First, report 94640. If your physician offers multiple treatments, report 94640 the appropriate number of times and append modifier 76 (Repeat procedure or service by same physician or other qualified health care professional). Include the appropriate E/M code without a modifier, unless the payer requires modifier 25 with the E/M. Next, report 94664 with modifier 59 (Distinct procedural service), as the patient required additional instruction for his daily maintenance medication. This is different from the medication provided for immediate intervention (94640).

If the patient required separate education after receiving an inhalation treatment on the same day, you would bill both services (treatment + education), appending modifier 59 to 94664.

The Correct Coding Initiative (CCI) edit on 94640 and 94664 has a “1” in the modifier column, signaling that you can override the edit with the proper modifier. So Medicare and payers that follow CCI edits will require modifier 59 on the component code (94664) to indicate that the teaching is a distinct procedural service from the inhalation treatment.
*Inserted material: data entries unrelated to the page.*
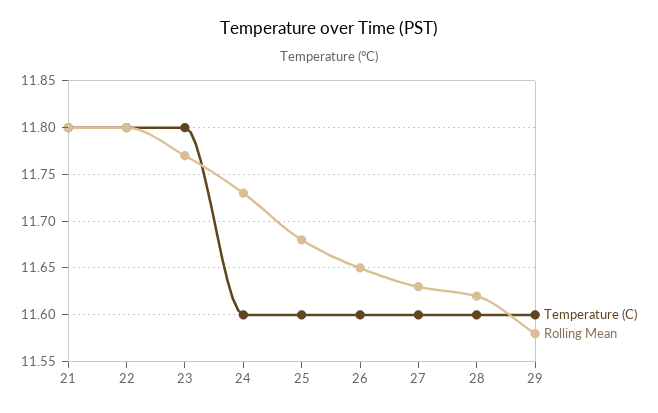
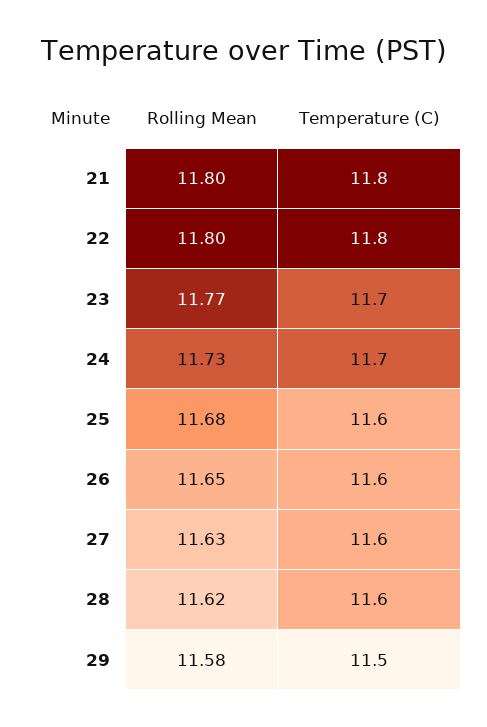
  {
    "Temperature (C)": {
      "21": 11.8,
      "22": 11.8,
-     "23": 11.8,
+     "23": 11.7,
-     "24": 11.6,
+     "24": 11.7,
      "25": 11.6,
      "26": 11.6,
      "27": 11.6,
      "28": 11.6,
-     "29": 11.6
+     "29": 11.5
    },
    "Rolling Mean": {
      "21": 11.8,
      "22": 11.8,
      "23": 11.77,
      "24": 11.73,
      "25": 11.68,
      "26": 11.65,
      "27": 11.63,
      "28": 11.62,
      "29": 11.58
    }
  }

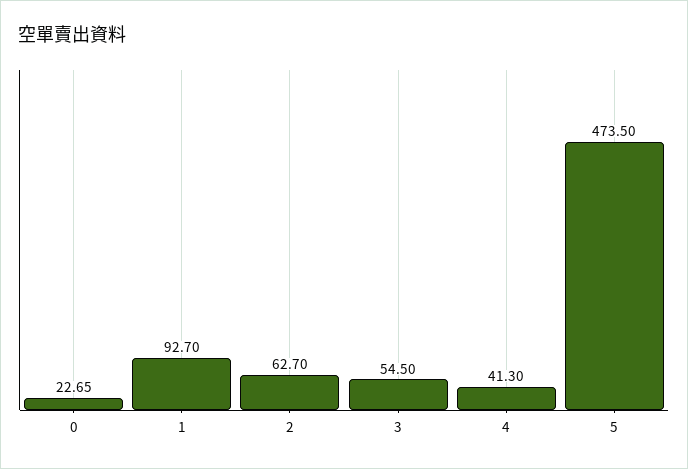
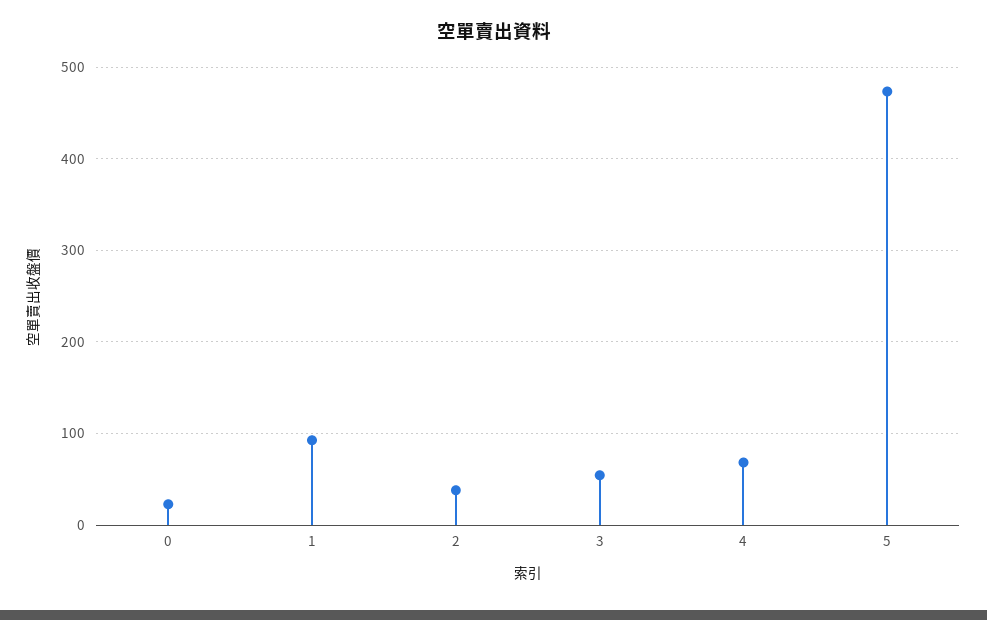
  {
    "0": 22.65,
    "1": 92.7,
-   "2": 62.7,
+   "2": 40,
    "3": 54.5,
-   "4": 41.3,
+   "4": 70,
    "5": 473.5
  }

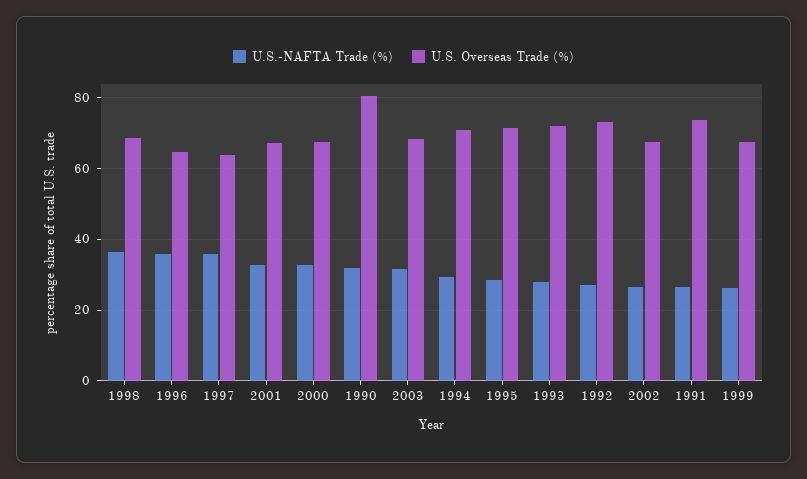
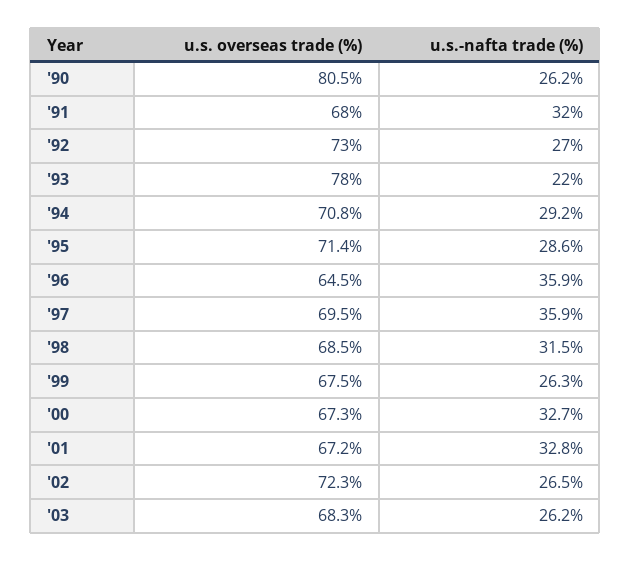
  {
    "U.S.-NAFTA Trade (%)": {
-     "1998": 36,
+     "1998": 31.5,
      "1996": 35.9,
      "1997": 35.9,
      "2001": 32.8,
      "2000": 32.7,
-     "1990": 32,
+     "1990": 26.2,
-     "2003": 32,
+     "2003": 26.2,
      "1994": 29.2,
      "1995": 28.6,
-     "1993": 28,
+     "1993": 22,
      "1992": 27,
      "2002": 26.5,
-     "1991": 26,
+     "1991": 32,
      "1999": 26.3
    },
    "U.S. Overseas Trade (%)": {
      "1998": 68.5,
      "1996": 64.5,
-     "1997": 64,
+     "1997": 69.5,
      "2001": 67.2,
      "2000": 67.3,
      "1990": 80.5,
      "2003": 68.3,
      "1994": 70.8,
      "1995": 71.4,
-     "1993": 72,
+     "1993": 78,
      "1992": 73,
-     "2002": 68,
+     "2002": 72.3,
-     "1991": 74,
+     "1991": 68,
      "1999": 67.5
    }
  }

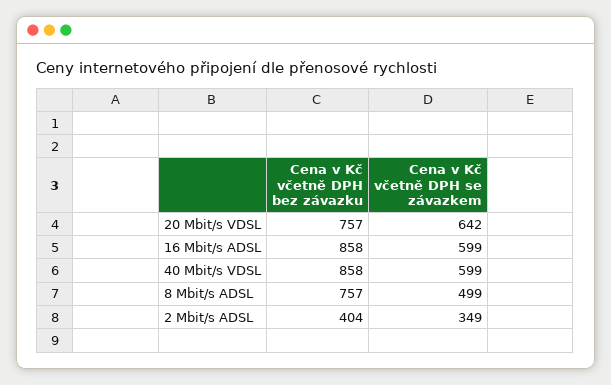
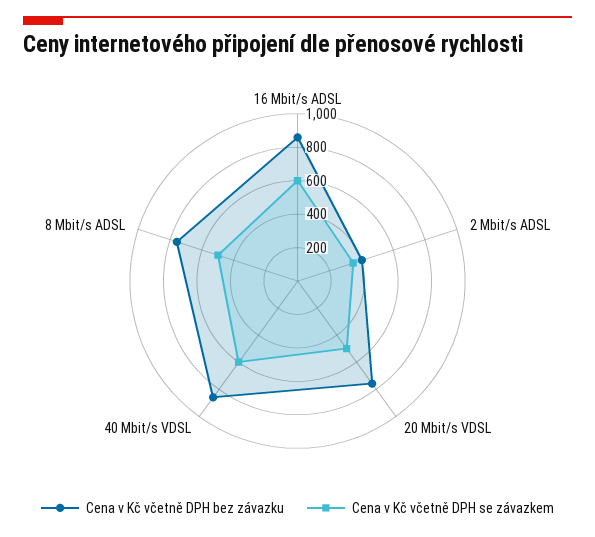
  {
    "Cena v Kč včetně DPH bez závazku": {
      "20 Mbit/s VDSL": 757,
      "16 Mbit/s ADSL": 858,
      "40 Mbit/s VDSL": 858,
      "8 Mbit/s ADSL": 757,
      "2 Mbit/s ADSL": 404
    },
    "Cena v Kč včetně DPH se závazkem": {
-     "20 Mbit/s VDSL": 642,
+     "20 Mbit/s VDSL": 500,
      "16 Mbit/s ADSL": 599,
      "40 Mbit/s VDSL": 599,
      "8 Mbit/s ADSL": 499,
      "2 Mbit/s ADSL": 349
    }
  }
4. Prove Medical Necessity

Reporting 94664 can garner almost $16 for your physician, based on the national Medicare non-facility rate payment schedule. Do your part in achieving reimbursement by encouraging physicians to document medical necessity for 94664.

Ask your physicians to document in the plan or treatment portion of the written record that the patient requires a teaching session on the use of his MDI, diskus, nebulizer, etc. In addition, don’t forget to document why the session is necessary. “Remember, if you don’t document what occurred, the payers will consider it didn’t happen,” Plummer reminds.